Jaisri Lingapppa, M.D., Ph.D.

The Lingappa laboratory uses a cell biological approach to study the assembly of viral capsids, the protein shells that protect viral genomes. Viruses must negotiate the complicated internal environment of a hostile mammalian cell in order to assemble capsids that are needed to release progeny virus from the cell and spread the viral infection throughout the host. Exactly how this occurs remains poorly understood. In the past few years, work by our group and others has revealed that, contrary to expectations, capsid assembly is an ordered and highly-regulated process. Furthermore, some viruses have evolved the ability to use factors present in the host to promote efficient assembly of their progeny virions.

My lab is interested in identifying host cell factors that are critical for viral capsid formation, and understanding their mechanisms of action. For this purpose, we have established cell-free systems for viral capsid assembly, in which cell extracts are used to faithfully reconstitute capsid formation. Events that occur extremely rapidly and efficiently in cells occur less efficiently in cell-free systems, allowing them to be identified, manipulated, and dissected. After we identify cellular machinery using our cell-free systems, we turn to cellular systems of capsid formation to verify our findings. To date, we have established cell-free systems for the assembly of human immunodeficiency virus type 1 (HIV-1), HIV-2, hepatitis B virus (HBV), and hepatitis C virus (HCV) capsids. We have demonstrated that all of these viral capsids assemble via step-wise, energy-dependent pathways involving host factors. In the case of HIV-1, we identified a host factor we term HP68 that binds to assembling chains of the capsid protein Gag in the cell-free system as well as in HIV-1 infected T cells. Genetic, biochemical, and morphologic studies in mammalian cells and the cell-free system indicate that HP68 plays an essential role in post-translational events of immature HIV-1 capsid assembly.

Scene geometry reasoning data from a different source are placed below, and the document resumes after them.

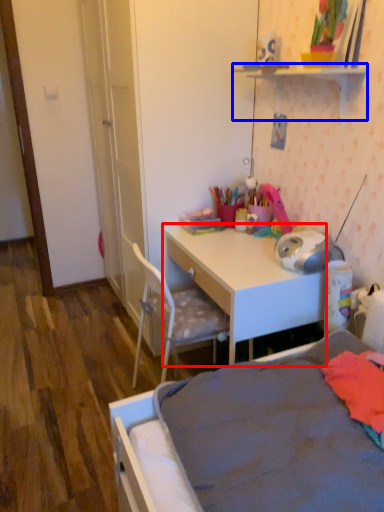
Question: Which point is further to the camera, desk (highlighted by a red box) or shelf (highlighted by a blue box)?

Choices:
 (A) desk
 (B) shelf

Answer: (A)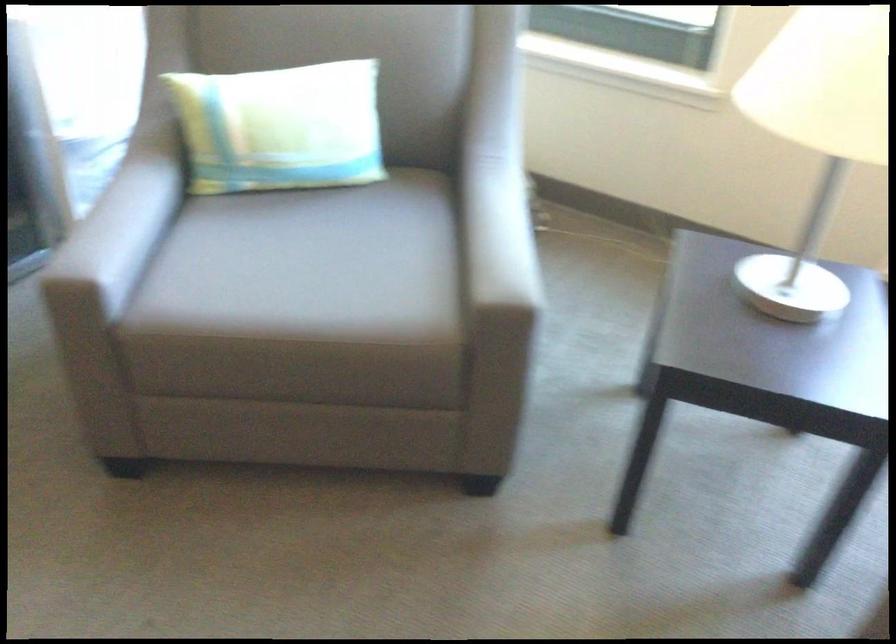
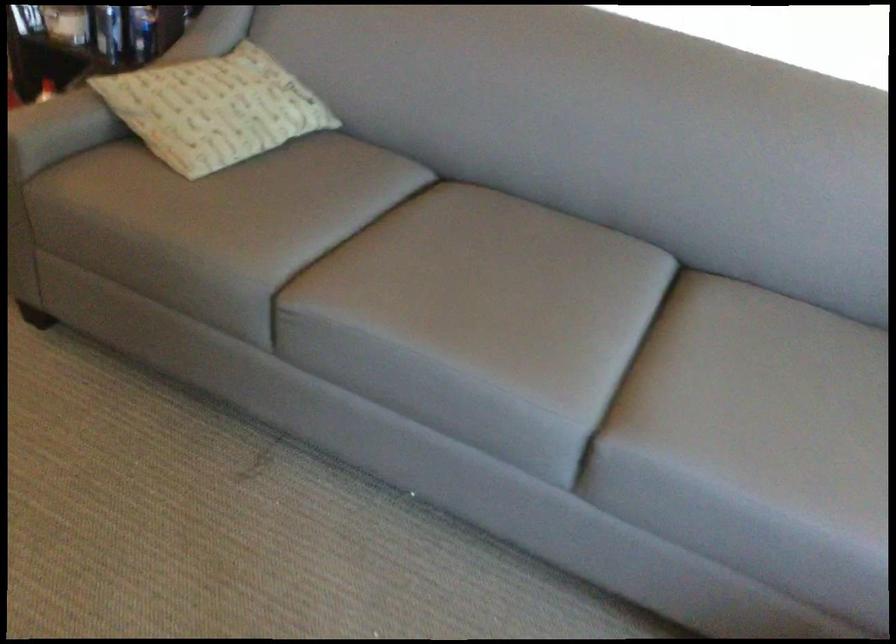
Question: The camera is either moving clockwise (left) or counter-clockwise (right) around the object. The first image is from the beginning of the video and the second image is from the end. Is the camera moving left or right when shooting the video?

Current projects in my laboratory include (1) understanding the molecular determinants of the Gag-HP68 virus-host interaction, (2) identifying other viruses that utilize the HP68-dependent assembly pathway, (3) utilizing knockout approaches to better understand the role of HP68 in capsid assembly, and (4) studying host factors involved in assembly of HCV and HBV capsids. Future directions include (1) identifying how the cellular factor HP68 uses energy to promote viral capsid assembly, (2) examining whether highly pathogenic viral variants utilize HP68 more effectively thereby leading to increased virion production, (3) identifying other viral-host interactions important for HIV-1 capsid formation, (4) determining whether human HP68 polymorphisms influence susceptibility to HIV-1 infection or progression to AIDS, and (5) establishing novel cell-free systems to study assembly of other viruses that cause diseases relevant to public health.

Zimmerman C, Klein KC, Kiser PK, Singh AR, Firestein BL, Riba SC, Lingappa JR. Identification of a host protein essential for assembly of immature HIV-1 capsids. Nature 415:88-92, 2002.

Singh AR, Hill RL, Lingappa JR. The effect of mutations in Gag on assembly of immature human immunodeficiency virus type 1 capsids in a cell-free system. Virology 279:257-70, 2001.

Lingappa JR, Hill RL, Wong ML, Hegde RS. A multi-step, ATP-dependent pathway for assembly of human immunodeficiency virus (HIV) capsids in a cell-free system. J Cell Biol 135:567-81, 1997.